- Developer: Jeff McCord
- Publisher: Epyx
- Platforms: Commodore 64, VIC-20, iOS
- Release: 1982: VIC-20 1983: C64
- Genres: Adventure, roguelike

= Sword of Fargoal =

1982 video game

Sword of Fargoal is a dungeon exploration video game developed by Jeff McCord and published by Epyx for the VIC-20 in 1982. It was later published for the Commodore 64 in 1983. The game was originally released on cassette tape and 5¼" floppy disk formats.

Sword of Fargoal is an example of a roguelike game. Roguelike games are characterized by their progressively increasing difficulty, procedurally generated level design, and permanent death, requiring that the player start from the beginning after each failure.

==Gameplay==

The player controls a warrior who explores numerous levels of a dungeon in search of the titular "Sword of Fargoal". These levels are populated with a random selection of pathways, barriers, enemies, and items. As the player progresses, the stages get progressively harder. Each level is initially completely dark, but as the player investigates, it gradually grows lighter. Once the Sword of Fargoal is found, a countdown begins and the player must successfully escape the dungeon before the timer runs out, or the sword is lost forever.

The warrior levels up by gaining experience points, which increase the character's fighting ability and hit points as they progress through the dungeon. There are several items in the dungeon that help the character, which can be found in treasure chests or on slain enemies.

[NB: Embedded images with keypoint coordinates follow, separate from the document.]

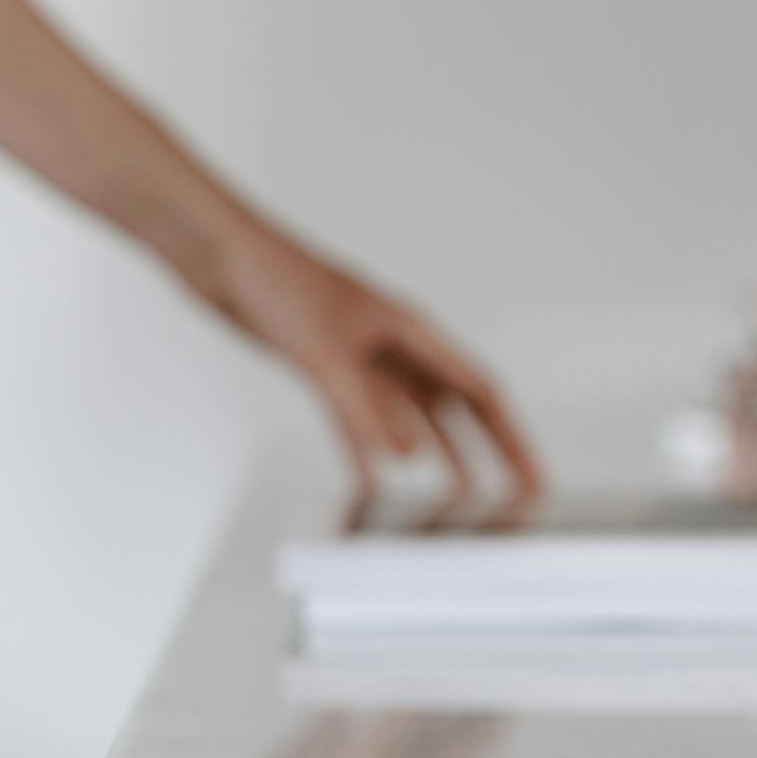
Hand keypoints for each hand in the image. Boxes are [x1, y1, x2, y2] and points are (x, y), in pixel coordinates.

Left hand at [197, 222, 542, 500]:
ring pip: (411, 419)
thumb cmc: (277, 278)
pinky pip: (361, 421)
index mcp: (412, 332)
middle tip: (511, 497)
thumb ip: (360, 409)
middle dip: (486, 455)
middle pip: (456, 410)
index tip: (535, 478)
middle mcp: (396, 347)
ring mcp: (362, 359)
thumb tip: (397, 463)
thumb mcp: (325, 350)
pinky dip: (371, 450)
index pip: (480, 392)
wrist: (221, 256)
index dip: (512, 439)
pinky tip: (375, 481)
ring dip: (432, 457)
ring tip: (452, 501)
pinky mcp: (325, 369)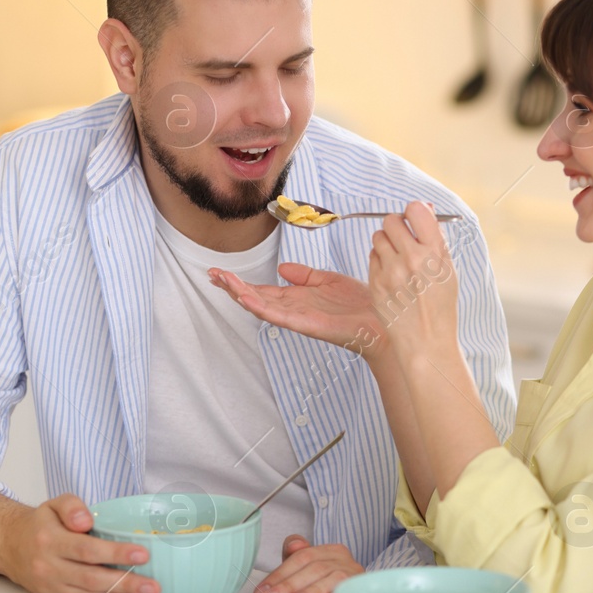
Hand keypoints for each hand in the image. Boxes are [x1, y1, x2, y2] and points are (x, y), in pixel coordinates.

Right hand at [0, 494, 159, 592]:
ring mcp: (52, 587)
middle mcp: (49, 567)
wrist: (9, 546)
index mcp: (50, 541)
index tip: (142, 555)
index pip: (86, 550)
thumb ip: (72, 506)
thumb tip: (86, 521)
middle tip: (153, 587)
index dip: (115, 554)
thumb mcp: (53, 504)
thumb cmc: (40, 524)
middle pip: (91, 579)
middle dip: (126, 585)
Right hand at [210, 262, 384, 353]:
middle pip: (255, 297)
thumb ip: (304, 275)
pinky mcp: (305, 324)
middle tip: (211, 274)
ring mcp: (297, 318)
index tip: (220, 271)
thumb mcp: (328, 280)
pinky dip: (259, 306)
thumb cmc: (359, 303)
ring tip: (221, 281)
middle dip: (232, 286)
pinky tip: (244, 297)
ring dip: (239, 293)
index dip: (241, 282)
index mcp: (297, 298)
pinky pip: (278, 315)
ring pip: (261, 305)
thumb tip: (283, 267)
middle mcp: (293, 309)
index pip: (262, 290)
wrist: (381, 320)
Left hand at [254, 535, 363, 592]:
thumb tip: (294, 545)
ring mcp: (354, 574)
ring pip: (330, 579)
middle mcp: (343, 559)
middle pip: (313, 568)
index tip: (262, 592)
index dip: (280, 574)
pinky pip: (350, 591)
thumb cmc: (329, 582)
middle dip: (288, 586)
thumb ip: (295, 554)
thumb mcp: (309, 567)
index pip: (301, 558)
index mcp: (329, 551)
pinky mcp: (362, 591)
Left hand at [369, 202, 458, 356]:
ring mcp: (391, 272)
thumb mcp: (448, 270)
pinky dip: (380, 260)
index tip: (415, 221)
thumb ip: (434, 239)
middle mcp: (412, 259)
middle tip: (403, 239)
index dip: (413, 212)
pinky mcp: (376, 284)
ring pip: (378, 237)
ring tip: (397, 259)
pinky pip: (372, 257)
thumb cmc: (440, 305)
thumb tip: (423, 209)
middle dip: (396, 226)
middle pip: (391, 220)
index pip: (415, 210)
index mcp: (435, 253)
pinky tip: (391, 275)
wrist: (426, 341)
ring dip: (386, 242)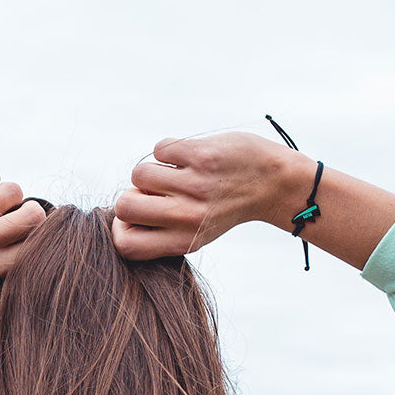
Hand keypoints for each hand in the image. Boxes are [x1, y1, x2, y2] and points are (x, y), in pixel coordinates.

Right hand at [112, 132, 312, 259]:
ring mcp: (194, 185)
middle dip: (131, 194)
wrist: (273, 183)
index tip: (136, 218)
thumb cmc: (226, 206)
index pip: (126, 246)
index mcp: (183, 240)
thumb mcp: (197, 232)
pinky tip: (189, 156)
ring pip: (139, 173)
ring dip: (152, 169)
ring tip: (175, 172)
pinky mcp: (201, 155)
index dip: (121, 228)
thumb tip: (121, 210)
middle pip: (124, 207)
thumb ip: (162, 230)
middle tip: (154, 192)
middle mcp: (187, 216)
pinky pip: (160, 148)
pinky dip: (170, 149)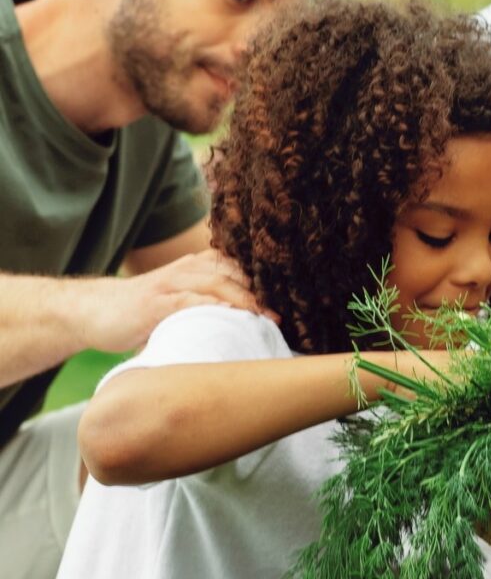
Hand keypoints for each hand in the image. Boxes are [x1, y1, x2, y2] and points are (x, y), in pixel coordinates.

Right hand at [75, 249, 272, 353]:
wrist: (94, 311)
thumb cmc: (144, 311)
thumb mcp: (182, 302)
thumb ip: (211, 306)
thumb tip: (248, 329)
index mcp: (198, 267)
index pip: (240, 266)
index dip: (264, 279)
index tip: (290, 296)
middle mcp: (187, 270)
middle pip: (234, 273)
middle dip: (261, 290)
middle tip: (284, 310)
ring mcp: (170, 285)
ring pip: (215, 284)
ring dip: (242, 299)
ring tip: (264, 315)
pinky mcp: (154, 303)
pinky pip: (186, 301)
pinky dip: (208, 306)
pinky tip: (226, 315)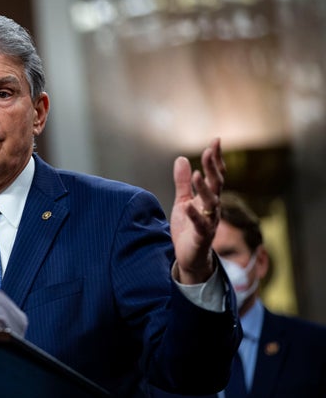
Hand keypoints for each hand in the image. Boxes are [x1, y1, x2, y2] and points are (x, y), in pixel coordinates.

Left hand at [171, 138, 225, 283]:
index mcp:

There are several enemies in the dungeon. In general, humanoid enemies are more dangerous than other creatures. Often the game will describe the relative strength of a monster one encounters.

Combat in the game is controlled by the computer, and the player has no control over how their warrior fights. A warrior can flee an attack at any time, unless they fall victim to a sneak attack in which a monster engages in combat before the warrior has a chance to move. The warrior can move freely about the dungeon, whereas monsters take intermittently timed steps.

Each dungeon has a number of staircases that go up or down. Because each map is procedurally generated, level layouts do not remain the same after the player leaves them. Stairs also spawn wandering monsters.

The warrior can find bags of gold scattered around the dungeon. The bags can be taken by enemies if they step over them. Gold can also be stolen from the character by humanoid enemies. If those thieves are killed, the gold is returned to the warrior. The warrior can only carry 100 pieces of gold at first, but magic sacks can be found in the dungeons that allow the warrior to carry more.

Each dungeon level contains a temple. When the warrior steps into a temple, their gold is sacrificed to their deity, which earns the character additional experience. While standing in a temple, the warrior is invisible to nearby enemies.

Chests in Sword of Fargoal present a risk element. Some contain useful items, while others contain traps. Some chests explode, causing damage, and others release crumbling ceiling or pit traps. Chests can be picked up by enemies if they step over them.

==Development==
Sword of Fargoal was created by author and programmer Jeff McCord based on his original dungeon adventure, Gammaquest II, which was programmed in BASIC for the Commodore PET computer and written in 1979-81 while they were still in high school in Lexington, Kentucky. Gammaquest II, like Sword of Fargoal, created randomly generated dungeons that were revealed piece-by-piece as the character explored the map, and stayed "lit" behind the character as it moved, emulating the "mapping" of a dungeon level. Mccord based the game's storyline on his personal Dungeons and Dragons quest from high school.

The game graphics, however, were limited to the character set of the computer.

McCord accepted an offer to publish the game from the video game developer and publisher Epyx in 1982 on the VIC-20. His original name for the new version was Sword of Fargaol, deriving the name from the Old English spelling of jail (gaol), but his producer at Epyx, Susan Lee-Merrow, convinced him to change it to its present form.

The following year, with the release of the Commodore 64, McCord was asked to release a version of Sword of Fargoal for that machine as well. McCord was unable to implement the conversion as it was written in BASIC, and the sprite-based graphics required machine language programming. McCord's friend Scott Corsaire (then Carter) and Steve Lepisto wrote all the machine-language code that was needed so that game would perform fast enough to work on the Commodore 64.

==Reception==
Computer Gaming World noted some bugs and inconsistencies with the documentation, but called Sword of Fargoal "an exciting and intriguing adventure game. The graphics are beautifully crafted". Ahoy! called the VIC-20 version "an engrossing adventure-type maze game". The magazine stated that the Commodore 64 version was "nearly addictive", but criticized the lack of a save-game feature. It also stated that the randomized dungeons removed mapping and solving mysteries, considered to be important aspects of adventure gaming, and concluded, "This game is so close to its goal, and yet so far".

Computer Gaming World in 1996 listed Sword of Fargoal as No. 147 on the "Top 150 Best Video Games of All Time".

==Re-releases==
An enhanced iOS port was released in December 2009 and briefly was removed from the Apple Store before returning in October 2019 as part of the GameClub subscription service.